- Entries supplied -

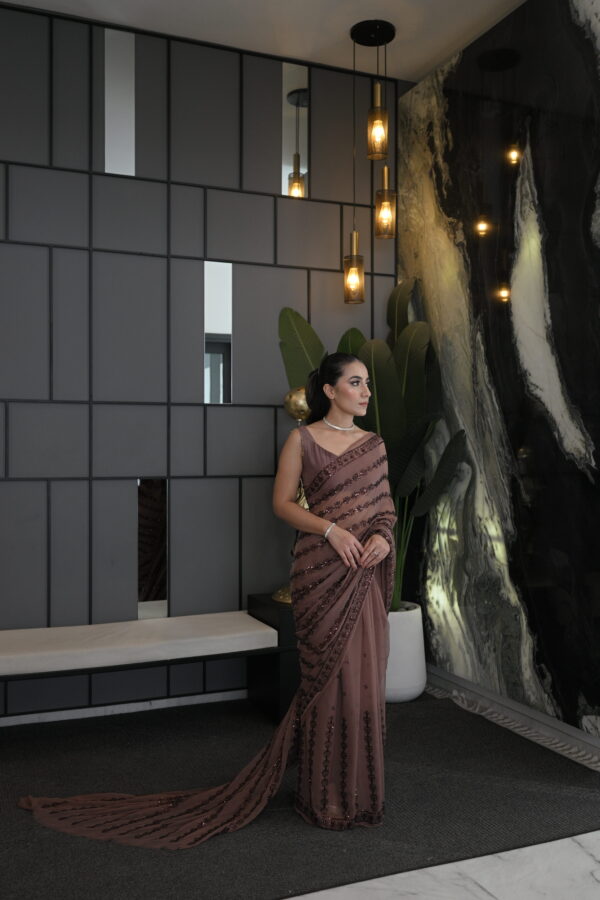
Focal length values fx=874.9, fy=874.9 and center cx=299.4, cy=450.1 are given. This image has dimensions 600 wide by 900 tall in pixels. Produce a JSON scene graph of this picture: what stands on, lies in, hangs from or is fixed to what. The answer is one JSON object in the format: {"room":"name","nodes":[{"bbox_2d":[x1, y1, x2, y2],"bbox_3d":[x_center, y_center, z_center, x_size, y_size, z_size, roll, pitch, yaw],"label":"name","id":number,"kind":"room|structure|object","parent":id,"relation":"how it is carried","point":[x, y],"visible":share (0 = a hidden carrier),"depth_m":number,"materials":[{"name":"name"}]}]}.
{"room":"lobby","nodes":[
{"label":"lobby","id":0,"kind":"room"},
{"bbox_2d":[0,2,402,720],"bbox_3d":[-0.965,-0.365,4.085,3.848,3.144,0.185,0,0,-23],"label":"back wall","id":1,"kind":"structure","parent":0,"point":[186,409],"depth_m":4.11,"materials":[{"name":"grey paint"}]},
{"bbox_2d":[104,27,135,174],"bbox_3d":[-0.836,-1.609,4.044,0.142,0.676,0.010,0,0,-23],"label":"mirror","id":2,"kind":"object","parent":1,"relation":"attached to","point":[125,76],"visible":0.93,"depth_m":4.04,"materials":[{"name":"mirror"}]},
{"bbox_2d":[0,689,246,726],"bbox_3d":[-0.903,0.649,4.066,2.400,1.138,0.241,0,0,-23],"label":"baseboard","id":3,"kind":"structure","parent":1,"relation":"attached to","point":[79,710],"depth_m":4.06,"materials":[{"name":"white paint"}]},
{"bbox_2d":[137,479,167,619],"bbox_3d":[-0.701,0.472,4.160,0.129,0.665,0.013,0,0,-23],"label":"mirror","id":4,"kind":"object","parent":1,"relation":"attached to","point":[149,539],"visible":0.86,"depth_m":4.16,"materials":[{"name":"mirror"}]},
{"bbox_2d":[204,261,231,403],"bbox_3d":[-0.400,-0.574,4.279,0.134,0.685,0.011,0,0,-23],"label":"mirror","id":5,"kind":"object","parent":1,"relation":"attached to","point":[217,330],"visible":0.94,"depth_m":4.28,"materials":[{"name":"mirror"}]},
{"bbox_2d":[281,61,309,197],"bbox_3d":[-0.022,-1.605,4.401,0.145,0.664,0.009,0,0,-23],"label":"mirror","id":6,"kind":"object","parent":1,"relation":"attached to","point":[296,76],"visible":0.87,"depth_m":4.40,"materials":[{"name":"mirror"}]},
{"bbox_2d":[3,0,527,82],"bbox_3d":[0.226,-1.999,2.092,4.489,0.134,4.699,0,0,-23],"label":"ceiling","id":7,"kind":"structure","parent":0,"point":[348,23],"depth_m":3.99,"materials":[{"name":"white paint"}]},
{"bbox_2d":[344,14,395,308],"bbox_3d":[0.330,-1.319,4.078,0.237,1.291,0.208,0,0,-23],"label":"pendant light","id":8,"kind":"object","parent":7,"relation":"hanging from","point":[352,268],"visible":0.98,"depth_m":4.05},
{"bbox_2d":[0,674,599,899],"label":"floor","id":9,"kind":"structure","parent":0,"point":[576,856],"depth_m":2.51,"materials":[{"name":"stone"}]},
{"bbox_2d":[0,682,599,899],"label":"rug","id":10,"kind":"object","parent":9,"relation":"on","point":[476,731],"visible":0.8,"depth_m":3.03,"materials":[{"name":"carpet"}]},
{"bbox_2d":[0,601,292,723],"bbox_3d":[-0.817,0.968,3.723,1.612,0.474,0.522,0,0,-23],"label":"bench","id":11,"kind":"object","parent":10,"relation":"on","point":[280,649],"visible":0.82,"depth_m":3.67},
{"bbox_2d":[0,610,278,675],"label":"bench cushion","id":12,"kind":"object","parent":11,"relation":"on","point":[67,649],"visible":0.97,"depth_m":3.62,"materials":[{"name":"fabric"}]},
{"bbox_2d":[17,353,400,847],"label":"woman","id":13,"kind":"object","parent":10,"relation":"on","point":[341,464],"visible":0.93,"depth_m":2.92},
{"bbox_2d":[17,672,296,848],"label":"train","id":14,"kind":"object","parent":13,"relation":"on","point":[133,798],"visible":0.82,"depth_m":2.82,"materials":[{"name":"fabric"}]},
{"bbox_2d":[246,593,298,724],"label":"black side table","id":15,"kind":"object","parent":10,"relation":"on","point":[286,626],"visible":0.37,"depth_m":3.86,"materials":[{"name":"black wood"}]},
{"bbox_2d":[272,386,309,603],"bbox_3d":[0.025,0.207,3.996,0.332,0.978,0.325,0,0,-23],"label":"sculpture","id":16,"kind":"object","parent":15,"relation":"on","point":[286,597],"visible":0.41,"depth_m":3.96,"materials":[{"name":"gold metal"}]},
{"bbox_2d":[384,601,426,702],"bbox_3d":[0.434,0.986,4.305,0.411,0.420,0.418,0,0,-23],"label":"plant pot","id":17,"kind":"object","parent":10,"relation":"on","point":[410,693],"visible":0.59,"depth_m":4.15,"materials":[{"name":"white ceramic"}]},
{"bbox_2d":[278,284,468,610],"bbox_3d":[0.379,0.010,4.177,1.138,1.650,0.843,0,0,-23],"label":"potted plant","id":18,"kind":"object","parent":17,"relation":"in","point":[399,302],"visible":0.51,"depth_m":4.17,"materials":[{"name":"green plant"}]},
{"bbox_2d":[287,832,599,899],"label":"marble floor","id":19,"kind":"structure","parent":0,"point":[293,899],"depth_m":2.48,"materials":[{"name":"white stone"}]},
{"bbox_2d":[395,0,599,747],"bbox_3d":[0.932,-0.377,4.046,0.208,3.153,1.712,0,0,-23],"label":"marble wall","id":20,"kind":"structure","parent":0,"point":[585,453],"depth_m":3.87,"materials":[{"name":"black stone"}]},
{"bbox_2d":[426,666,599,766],"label":"baseboard","id":21,"kind":"structure","parent":20,"relation":"attached to","point":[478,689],"depth_m":3.80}
]}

- What needs to be done -
The copy must reproduce the listing above verbatim and contain no pictures.

- Answer area -
Focal length values fx=874.9, fy=874.9 and center cx=299.4, cy=450.1 are given. This image has dimensions 600 wide by 900 tall in pixels. Produce a JSON scene graph of this picture: what stands on, lies in, hangs from or is fixed to what. The answer is one JSON object in the format: {"room":"name","nodes":[{"bbox_2d":[x1, y1, x2, y2],"bbox_3d":[x_center, y_center, z_center, x_size, y_size, z_size, roll, pitch, yaw],"label":"name","id":number,"kind":"room|structure|object","parent":id,"relation":"how it is carried","point":[x, y],"visible":share (0 = a hidden carrier),"depth_m":number,"materials":[{"name":"name"}]}]}.
{"room":"lobby","nodes":[
{"label":"lobby","id":0,"kind":"room"},
{"bbox_2d":[0,2,402,720],"bbox_3d":[-0.965,-0.365,4.085,3.848,3.144,0.185,0,0,-23],"label":"back wall","id":1,"kind":"structure","parent":0,"point":[186,409],"depth_m":4.11,"materials":[{"name":"grey paint"}]},
{"bbox_2d":[104,27,135,174],"bbox_3d":[-0.836,-1.609,4.044,0.142,0.676,0.010,0,0,-23],"label":"mirror","id":2,"kind":"object","parent":1,"relation":"attached to","point":[125,76],"visible":0.93,"depth_m":4.04,"materials":[{"name":"mirror"}]},
{"bbox_2d":[0,689,246,726],"bbox_3d":[-0.903,0.649,4.066,2.400,1.138,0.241,0,0,-23],"label":"baseboard","id":3,"kind":"structure","parent":1,"relation":"attached to","point":[79,710],"depth_m":4.06,"materials":[{"name":"white paint"}]},
{"bbox_2d":[137,479,167,619],"bbox_3d":[-0.701,0.472,4.160,0.129,0.665,0.013,0,0,-23],"label":"mirror","id":4,"kind":"object","parent":1,"relation":"attached to","point":[149,539],"visible":0.86,"depth_m":4.16,"materials":[{"name":"mirror"}]},
{"bbox_2d":[204,261,231,403],"bbox_3d":[-0.400,-0.574,4.279,0.134,0.685,0.011,0,0,-23],"label":"mirror","id":5,"kind":"object","parent":1,"relation":"attached to","point":[217,330],"visible":0.94,"depth_m":4.28,"materials":[{"name":"mirror"}]},
{"bbox_2d":[281,61,309,197],"bbox_3d":[-0.022,-1.605,4.401,0.145,0.664,0.009,0,0,-23],"label":"mirror","id":6,"kind":"object","parent":1,"relation":"attached to","point":[296,76],"visible":0.87,"depth_m":4.40,"materials":[{"name":"mirror"}]},
{"bbox_2d":[3,0,527,82],"bbox_3d":[0.226,-1.999,2.092,4.489,0.134,4.699,0,0,-23],"label":"ceiling","id":7,"kind":"structure","parent":0,"point":[348,23],"depth_m":3.99,"materials":[{"name":"white paint"}]},
{"bbox_2d":[344,14,395,308],"bbox_3d":[0.330,-1.319,4.078,0.237,1.291,0.208,0,0,-23],"label":"pendant light","id":8,"kind":"object","parent":7,"relation":"hanging from","point":[352,268],"visible":0.98,"depth_m":4.05},
{"bbox_2d":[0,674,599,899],"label":"floor","id":9,"kind":"structure","parent":0,"point":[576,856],"depth_m":2.51,"materials":[{"name":"stone"}]},
{"bbox_2d":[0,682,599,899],"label":"rug","id":10,"kind":"object","parent":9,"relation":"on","point":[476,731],"visible":0.8,"depth_m":3.03,"materials":[{"name":"carpet"}]},
{"bbox_2d":[0,601,292,723],"bbox_3d":[-0.817,0.968,3.723,1.612,0.474,0.522,0,0,-23],"label":"bench","id":11,"kind":"object","parent":10,"relation":"on","point":[280,649],"visible":0.82,"depth_m":3.67},
{"bbox_2d":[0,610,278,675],"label":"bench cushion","id":12,"kind":"object","parent":11,"relation":"on","point":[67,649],"visible":0.97,"depth_m":3.62,"materials":[{"name":"fabric"}]},
{"bbox_2d":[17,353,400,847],"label":"woman","id":13,"kind":"object","parent":10,"relation":"on","point":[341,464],"visible":0.93,"depth_m":2.92},
{"bbox_2d":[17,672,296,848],"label":"train","id":14,"kind":"object","parent":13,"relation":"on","point":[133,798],"visible":0.82,"depth_m":2.82,"materials":[{"name":"fabric"}]},
{"bbox_2d":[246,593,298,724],"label":"black side table","id":15,"kind":"object","parent":10,"relation":"on","point":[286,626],"visible":0.37,"depth_m":3.86,"materials":[{"name":"black wood"}]},
{"bbox_2d":[272,386,309,603],"bbox_3d":[0.025,0.207,3.996,0.332,0.978,0.325,0,0,-23],"label":"sculpture","id":16,"kind":"object","parent":15,"relation":"on","point":[286,597],"visible":0.41,"depth_m":3.96,"materials":[{"name":"gold metal"}]},
{"bbox_2d":[384,601,426,702],"bbox_3d":[0.434,0.986,4.305,0.411,0.420,0.418,0,0,-23],"label":"plant pot","id":17,"kind":"object","parent":10,"relation":"on","point":[410,693],"visible":0.59,"depth_m":4.15,"materials":[{"name":"white ceramic"}]},
{"bbox_2d":[278,284,468,610],"bbox_3d":[0.379,0.010,4.177,1.138,1.650,0.843,0,0,-23],"label":"potted plant","id":18,"kind":"object","parent":17,"relation":"in","point":[399,302],"visible":0.51,"depth_m":4.17,"materials":[{"name":"green plant"}]},
{"bbox_2d":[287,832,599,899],"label":"marble floor","id":19,"kind":"structure","parent":0,"point":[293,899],"depth_m":2.48,"materials":[{"name":"white stone"}]},
{"bbox_2d":[395,0,599,747],"bbox_3d":[0.932,-0.377,4.046,0.208,3.153,1.712,0,0,-23],"label":"marble wall","id":20,"kind":"structure","parent":0,"point":[585,453],"depth_m":3.87,"materials":[{"name":"black stone"}]},
{"bbox_2d":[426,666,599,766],"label":"baseboard","id":21,"kind":"structure","parent":20,"relation":"attached to","point":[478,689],"depth_m":3.80}
]}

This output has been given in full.